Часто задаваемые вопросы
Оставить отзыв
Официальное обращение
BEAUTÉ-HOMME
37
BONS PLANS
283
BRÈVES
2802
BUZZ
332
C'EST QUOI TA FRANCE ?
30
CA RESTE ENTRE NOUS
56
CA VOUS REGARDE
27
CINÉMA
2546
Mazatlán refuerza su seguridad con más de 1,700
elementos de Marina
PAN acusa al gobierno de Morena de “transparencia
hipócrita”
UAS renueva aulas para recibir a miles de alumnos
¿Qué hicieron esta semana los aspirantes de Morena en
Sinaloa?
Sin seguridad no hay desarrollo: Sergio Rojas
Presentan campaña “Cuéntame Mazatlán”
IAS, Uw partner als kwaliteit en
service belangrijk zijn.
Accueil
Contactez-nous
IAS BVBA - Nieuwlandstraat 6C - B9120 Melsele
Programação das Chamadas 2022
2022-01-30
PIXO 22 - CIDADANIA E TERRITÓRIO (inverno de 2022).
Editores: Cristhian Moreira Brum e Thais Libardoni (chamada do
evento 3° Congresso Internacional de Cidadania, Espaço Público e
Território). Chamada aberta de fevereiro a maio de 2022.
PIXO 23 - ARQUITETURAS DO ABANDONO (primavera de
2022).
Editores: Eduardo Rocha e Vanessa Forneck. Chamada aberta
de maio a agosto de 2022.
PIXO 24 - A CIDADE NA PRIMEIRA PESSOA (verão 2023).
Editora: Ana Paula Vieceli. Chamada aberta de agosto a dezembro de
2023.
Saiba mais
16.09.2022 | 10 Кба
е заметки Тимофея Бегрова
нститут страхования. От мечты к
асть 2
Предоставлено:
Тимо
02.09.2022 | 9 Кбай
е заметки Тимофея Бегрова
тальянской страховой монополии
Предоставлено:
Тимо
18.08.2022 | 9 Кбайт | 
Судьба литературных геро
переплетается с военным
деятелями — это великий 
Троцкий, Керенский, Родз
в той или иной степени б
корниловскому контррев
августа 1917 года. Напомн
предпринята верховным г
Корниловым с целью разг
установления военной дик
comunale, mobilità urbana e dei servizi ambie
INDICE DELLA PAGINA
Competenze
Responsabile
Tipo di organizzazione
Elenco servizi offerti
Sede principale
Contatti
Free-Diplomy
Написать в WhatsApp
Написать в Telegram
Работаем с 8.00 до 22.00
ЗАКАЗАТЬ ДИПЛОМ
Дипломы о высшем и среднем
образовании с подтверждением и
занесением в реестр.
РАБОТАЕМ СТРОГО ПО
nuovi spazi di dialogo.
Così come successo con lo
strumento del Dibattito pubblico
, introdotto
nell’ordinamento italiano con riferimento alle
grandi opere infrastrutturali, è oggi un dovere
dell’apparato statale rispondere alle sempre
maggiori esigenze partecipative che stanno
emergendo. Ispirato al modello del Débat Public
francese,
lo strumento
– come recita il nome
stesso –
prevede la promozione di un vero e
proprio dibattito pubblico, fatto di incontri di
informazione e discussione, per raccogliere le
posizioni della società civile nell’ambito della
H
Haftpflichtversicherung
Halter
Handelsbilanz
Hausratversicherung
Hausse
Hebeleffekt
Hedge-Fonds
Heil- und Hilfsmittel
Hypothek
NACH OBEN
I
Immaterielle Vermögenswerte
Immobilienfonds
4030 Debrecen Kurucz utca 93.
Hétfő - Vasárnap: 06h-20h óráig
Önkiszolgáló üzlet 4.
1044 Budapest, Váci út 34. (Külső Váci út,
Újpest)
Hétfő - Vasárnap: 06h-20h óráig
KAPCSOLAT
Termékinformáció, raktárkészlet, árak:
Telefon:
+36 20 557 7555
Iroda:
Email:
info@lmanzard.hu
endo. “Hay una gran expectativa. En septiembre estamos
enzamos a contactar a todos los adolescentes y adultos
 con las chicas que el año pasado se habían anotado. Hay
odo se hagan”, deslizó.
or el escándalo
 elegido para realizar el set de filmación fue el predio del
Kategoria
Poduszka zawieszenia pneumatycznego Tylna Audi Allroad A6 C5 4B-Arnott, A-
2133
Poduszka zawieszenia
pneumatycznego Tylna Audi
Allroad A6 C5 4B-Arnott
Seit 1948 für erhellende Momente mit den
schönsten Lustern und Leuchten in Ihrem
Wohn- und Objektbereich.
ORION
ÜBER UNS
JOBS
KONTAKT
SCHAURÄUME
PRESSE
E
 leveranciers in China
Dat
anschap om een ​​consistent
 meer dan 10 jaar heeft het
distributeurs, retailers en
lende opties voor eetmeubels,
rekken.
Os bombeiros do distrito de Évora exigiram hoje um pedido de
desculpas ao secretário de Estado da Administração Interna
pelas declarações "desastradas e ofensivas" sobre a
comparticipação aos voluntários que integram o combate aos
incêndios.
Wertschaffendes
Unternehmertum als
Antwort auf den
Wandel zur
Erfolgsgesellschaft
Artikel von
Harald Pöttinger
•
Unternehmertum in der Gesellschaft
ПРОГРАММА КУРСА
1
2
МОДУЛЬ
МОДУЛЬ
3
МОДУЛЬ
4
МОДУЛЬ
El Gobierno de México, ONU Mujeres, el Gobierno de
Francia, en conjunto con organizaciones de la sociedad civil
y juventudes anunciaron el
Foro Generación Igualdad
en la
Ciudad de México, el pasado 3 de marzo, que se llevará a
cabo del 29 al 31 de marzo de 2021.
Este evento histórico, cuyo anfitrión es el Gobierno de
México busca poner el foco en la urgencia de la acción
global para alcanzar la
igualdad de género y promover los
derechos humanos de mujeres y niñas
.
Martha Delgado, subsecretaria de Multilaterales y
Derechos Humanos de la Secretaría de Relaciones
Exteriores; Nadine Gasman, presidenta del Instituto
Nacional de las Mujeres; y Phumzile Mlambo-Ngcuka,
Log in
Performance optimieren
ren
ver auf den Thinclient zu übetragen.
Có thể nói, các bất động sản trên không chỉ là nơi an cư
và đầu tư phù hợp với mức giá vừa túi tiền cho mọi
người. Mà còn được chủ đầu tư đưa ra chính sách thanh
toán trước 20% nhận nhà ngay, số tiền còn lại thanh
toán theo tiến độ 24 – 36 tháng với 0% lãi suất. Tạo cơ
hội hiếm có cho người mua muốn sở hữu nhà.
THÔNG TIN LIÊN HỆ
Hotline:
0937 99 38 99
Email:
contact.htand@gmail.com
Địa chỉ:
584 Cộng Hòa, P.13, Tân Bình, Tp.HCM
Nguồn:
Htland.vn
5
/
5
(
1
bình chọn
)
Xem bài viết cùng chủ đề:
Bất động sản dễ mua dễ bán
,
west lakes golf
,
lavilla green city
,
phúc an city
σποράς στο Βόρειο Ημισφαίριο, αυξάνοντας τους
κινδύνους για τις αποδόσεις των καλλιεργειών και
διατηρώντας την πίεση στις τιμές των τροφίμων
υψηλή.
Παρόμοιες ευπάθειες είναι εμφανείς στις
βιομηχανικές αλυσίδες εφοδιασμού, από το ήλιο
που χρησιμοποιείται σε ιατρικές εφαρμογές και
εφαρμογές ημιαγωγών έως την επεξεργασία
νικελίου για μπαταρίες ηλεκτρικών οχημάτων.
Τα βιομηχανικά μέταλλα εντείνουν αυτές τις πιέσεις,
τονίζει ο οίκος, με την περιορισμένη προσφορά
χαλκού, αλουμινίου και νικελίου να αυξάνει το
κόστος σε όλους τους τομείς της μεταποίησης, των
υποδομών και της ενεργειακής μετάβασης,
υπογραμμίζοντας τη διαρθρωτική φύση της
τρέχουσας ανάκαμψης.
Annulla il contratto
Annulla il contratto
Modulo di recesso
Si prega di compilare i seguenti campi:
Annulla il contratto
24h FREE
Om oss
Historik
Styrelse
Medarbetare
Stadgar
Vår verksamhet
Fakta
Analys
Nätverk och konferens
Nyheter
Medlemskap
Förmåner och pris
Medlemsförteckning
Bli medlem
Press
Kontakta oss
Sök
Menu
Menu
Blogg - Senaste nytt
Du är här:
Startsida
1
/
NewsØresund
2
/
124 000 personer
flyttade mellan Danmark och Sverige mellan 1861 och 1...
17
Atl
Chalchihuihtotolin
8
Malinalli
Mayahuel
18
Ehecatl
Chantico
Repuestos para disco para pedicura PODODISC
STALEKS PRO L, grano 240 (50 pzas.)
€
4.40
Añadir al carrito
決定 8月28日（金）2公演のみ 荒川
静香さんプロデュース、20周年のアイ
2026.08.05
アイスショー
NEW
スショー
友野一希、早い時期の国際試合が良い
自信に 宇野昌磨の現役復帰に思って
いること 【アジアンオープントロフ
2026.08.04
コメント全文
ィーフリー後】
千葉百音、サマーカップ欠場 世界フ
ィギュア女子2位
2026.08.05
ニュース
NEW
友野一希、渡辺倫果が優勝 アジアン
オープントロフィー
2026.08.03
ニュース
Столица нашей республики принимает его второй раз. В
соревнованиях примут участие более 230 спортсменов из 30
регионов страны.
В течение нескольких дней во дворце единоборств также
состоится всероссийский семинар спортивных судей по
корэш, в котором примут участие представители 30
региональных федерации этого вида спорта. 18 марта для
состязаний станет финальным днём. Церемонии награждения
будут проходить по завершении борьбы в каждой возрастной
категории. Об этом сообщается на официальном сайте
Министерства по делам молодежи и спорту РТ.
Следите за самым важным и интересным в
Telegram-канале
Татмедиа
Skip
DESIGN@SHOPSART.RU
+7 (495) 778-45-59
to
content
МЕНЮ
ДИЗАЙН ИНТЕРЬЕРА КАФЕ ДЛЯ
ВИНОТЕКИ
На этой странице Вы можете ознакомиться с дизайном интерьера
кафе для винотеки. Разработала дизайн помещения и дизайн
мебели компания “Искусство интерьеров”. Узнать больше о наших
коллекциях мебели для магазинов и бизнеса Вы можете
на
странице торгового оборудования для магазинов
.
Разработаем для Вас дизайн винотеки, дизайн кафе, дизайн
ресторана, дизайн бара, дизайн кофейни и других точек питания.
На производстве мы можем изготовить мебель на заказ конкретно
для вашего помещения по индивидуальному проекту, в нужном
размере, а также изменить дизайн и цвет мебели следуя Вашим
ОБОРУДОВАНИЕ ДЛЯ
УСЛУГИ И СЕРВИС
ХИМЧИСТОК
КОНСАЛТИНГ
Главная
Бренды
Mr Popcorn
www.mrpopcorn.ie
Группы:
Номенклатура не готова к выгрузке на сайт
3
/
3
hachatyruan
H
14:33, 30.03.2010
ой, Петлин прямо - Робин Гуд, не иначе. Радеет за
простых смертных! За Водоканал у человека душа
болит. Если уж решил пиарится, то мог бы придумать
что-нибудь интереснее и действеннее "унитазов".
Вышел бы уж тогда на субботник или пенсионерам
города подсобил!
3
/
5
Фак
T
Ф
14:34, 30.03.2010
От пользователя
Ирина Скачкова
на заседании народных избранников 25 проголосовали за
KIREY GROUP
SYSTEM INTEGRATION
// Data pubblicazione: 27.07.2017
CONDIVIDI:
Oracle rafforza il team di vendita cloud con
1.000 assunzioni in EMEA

= = = =

WORK INSTRUCTION
Beginning at the line above that contains "Os bombeiros do", return each line exactly through the line that contains "Exteriores; Nadine Gasman, presidenta", and no others.

EXPECTED ANSWER
Os bombeiros do distrito de Évora exigiram hoje um pedido de
desculpas ao secretário de Estado da Administração Interna
pelas declarações "desastradas e ofensivas" sobre a
comparticipação aos voluntários que integram o combate aos
incêndios.
Wertschaffendes
Unternehmertum als
Antwort auf den
Wandel zur
Erfolgsgesellschaft
Artikel von
Harald Pöttinger
•
Unternehmertum in der Gesellschaft
ПРОГРАММА КУРСА
1
2
МОДУЛЬ
МОДУЛЬ
3
МОДУЛЬ
4
МОДУЛЬ
El Gobierno de México, ONU Mujeres, el Gobierno de
Francia, en conjunto con organizaciones de la sociedad civil
y juventudes anunciaron el
Foro Generación Igualdad
en la
Ciudad de México, el pasado 3 de marzo, que se llevará a
cabo del 29 al 31 de marzo de 2021.
Este evento histórico, cuyo anfitrión es el Gobierno de
México busca poner el foco en la urgencia de la acción
global para alcanzar la
igualdad de género y promover los
derechos humanos de mujeres y niñas
.
Martha Delgado, subsecretaria de Multilaterales y
Derechos Humanos de la Secretaría de Relaciones
Exteriores; Nadine Gasman, presidenta del Instituto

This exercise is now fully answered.